So far this year, Volvo sales are heading up. First-half results were 8.2 per cent better, at 277,641 cars. The percentage gain was mirrored in the UK, where we/you/someone bought 24,519 Volvos. China is up most, at 27.6 per cent, but the Volvo roll is going flat in the USA, down 7 per cent.

The twin turbo D5 engine in my test car is fitted with a compressed air injector which kick starts the vanes in the first turbo at low revs – giving faster response, quicker acceleration than the weaker D4. Its official 0-62mph time is a thrusty 7.2 seconds, combined with a rating of 51.4mpg, 144g CO2. Its torque of 354 lb ft is beaten only by the T8 Hybrid which manages a thumping 472 lb ft. There’s a muffled diesel chortle at low speed, otherwise, it’s a quiet engine.

Data shown:

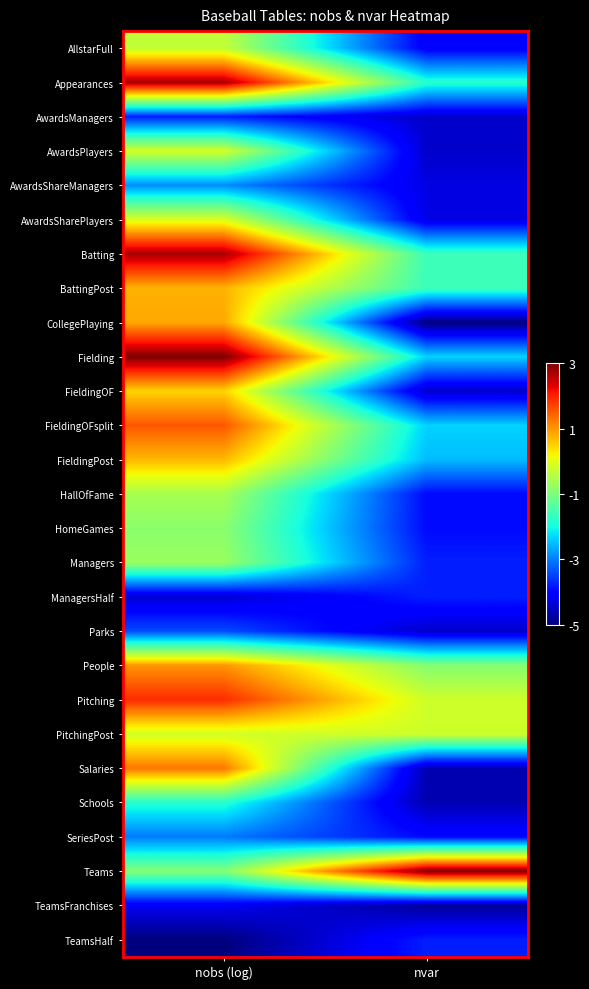

Rank the series by their maximum value, from highest to lowest.

Fielding, Teams, Batting, Appearances, Pitching, FieldingOFsplit, Salaries, People, CollegePlaying, BattingPost, FieldingPost, FieldingOF, AwardsSharePlayers, AwardsPlayers, PitchingPost, AllstarFull, HallOfFame, Managers, HomeGames, Schools, AwardsShareManagers, SeriesPost, Parks, ManagersHalf, TeamsHalf, AwardsManagers, TeamsFranchises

Requirement: Pick up the Volvo review after its last sentence and carry it on.

Output:
Common sense says that the D4 XC60 is “enough”. It has 295 lb ft of torque, a 0-62mph time of 8.4 seconds. The price hike to D5 is £3,200. You get a smoother engine – hard to tell from a German six-cylinder diesel. You get a D5 badge on the back, too. In passing, I saw a debadged Porsche Macan the other day, with a blank rear panel where it should say Porsche and Macan. It looked boring, dull. That’s what badges do to and for us.

Verdict: Keep the badges on your XC60. Be proud.